◆ **Data extract**
* * *

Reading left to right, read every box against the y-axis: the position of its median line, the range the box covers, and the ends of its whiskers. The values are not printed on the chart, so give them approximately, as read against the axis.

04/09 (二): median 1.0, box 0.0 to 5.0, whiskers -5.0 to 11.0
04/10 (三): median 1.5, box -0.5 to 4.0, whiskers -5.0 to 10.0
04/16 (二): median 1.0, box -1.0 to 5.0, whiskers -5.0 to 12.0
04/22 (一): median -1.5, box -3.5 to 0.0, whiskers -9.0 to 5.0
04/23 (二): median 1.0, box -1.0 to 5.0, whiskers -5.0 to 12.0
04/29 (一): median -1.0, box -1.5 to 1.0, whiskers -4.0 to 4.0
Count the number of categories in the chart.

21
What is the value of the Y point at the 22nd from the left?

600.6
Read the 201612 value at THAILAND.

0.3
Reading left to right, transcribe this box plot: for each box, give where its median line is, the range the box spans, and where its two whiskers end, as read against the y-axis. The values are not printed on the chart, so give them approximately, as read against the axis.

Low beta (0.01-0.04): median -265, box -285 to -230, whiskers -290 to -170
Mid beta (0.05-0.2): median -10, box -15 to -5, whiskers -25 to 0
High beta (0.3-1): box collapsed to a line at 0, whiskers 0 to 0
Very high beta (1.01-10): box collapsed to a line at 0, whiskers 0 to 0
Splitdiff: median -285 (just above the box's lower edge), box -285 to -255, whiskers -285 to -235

* * *

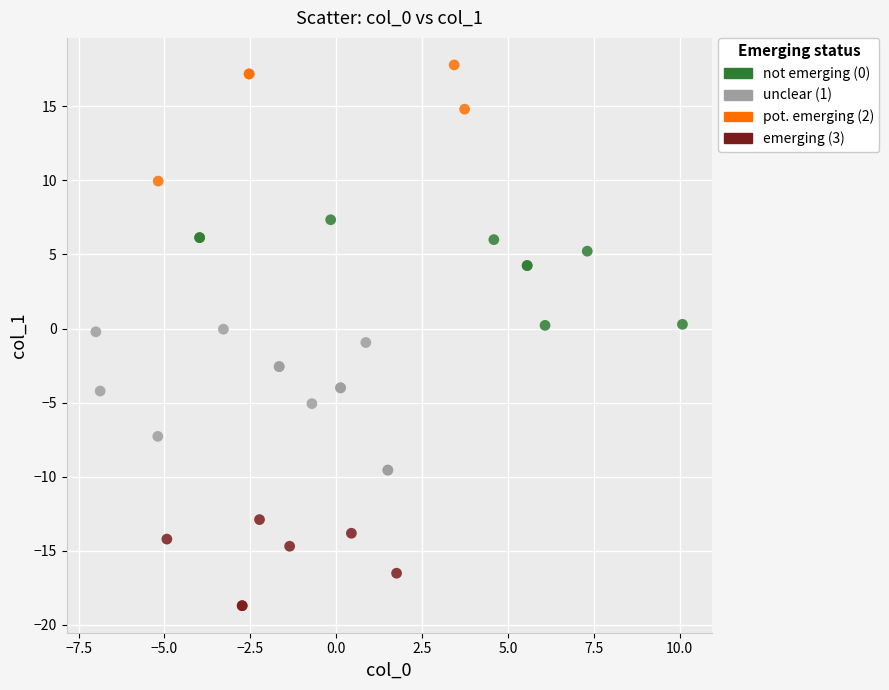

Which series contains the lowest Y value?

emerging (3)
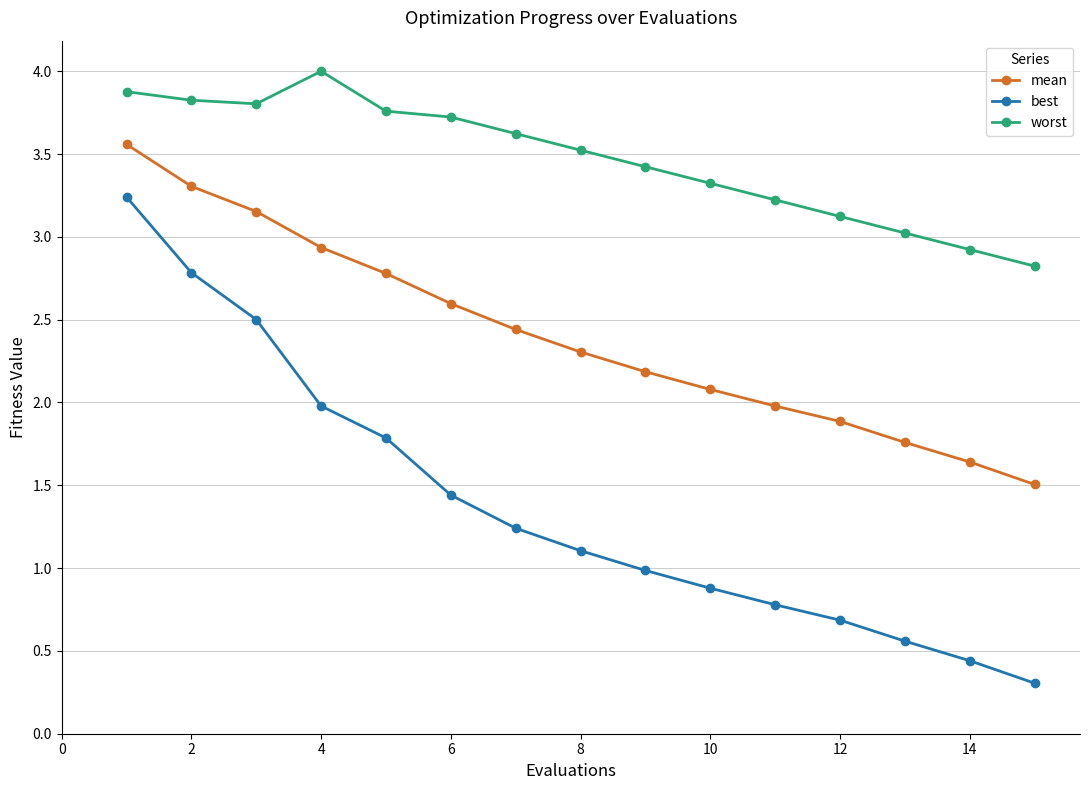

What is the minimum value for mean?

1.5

* * *

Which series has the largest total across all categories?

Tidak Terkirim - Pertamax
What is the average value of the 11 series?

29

* * *

◆ **Task item**
Return the entries that open with the line containing "Reading left to right, read" and close with the line containing "Read the 201612 value at THAILAND.", both ends included, reproducing each line exactly.

◆ **Response area**
Reading left to right, read every box against the y-axis: the position of its median line, the range the box covers, and the ends of its whiskers. The values are not printed on the chart, so give them approximately, as read against the axis.

04/09 (二): median 1.0, box 0.0 to 5.0, whiskers -5.0 to 11.0
04/10 (三): median 1.5, box -0.5 to 4.0, whiskers -5.0 to 10.0
04/16 (二): median 1.0, box -1.0 to 5.0, whiskers -5.0 to 12.0
04/22 (一): median -1.5, box -3.5 to 0.0, whiskers -9.0 to 5.0
04/23 (二): median 1.0, box -1.0 to 5.0, whiskers -5.0 to 12.0
04/29 (一): median -1.0, box -1.5 to 1.0, whiskers -4.0 to 4.0
Count the number of categories in the chart.

21
What is the value of the Y point at the 22nd from the left?

600.6
Read the 201612 value at THAILAND.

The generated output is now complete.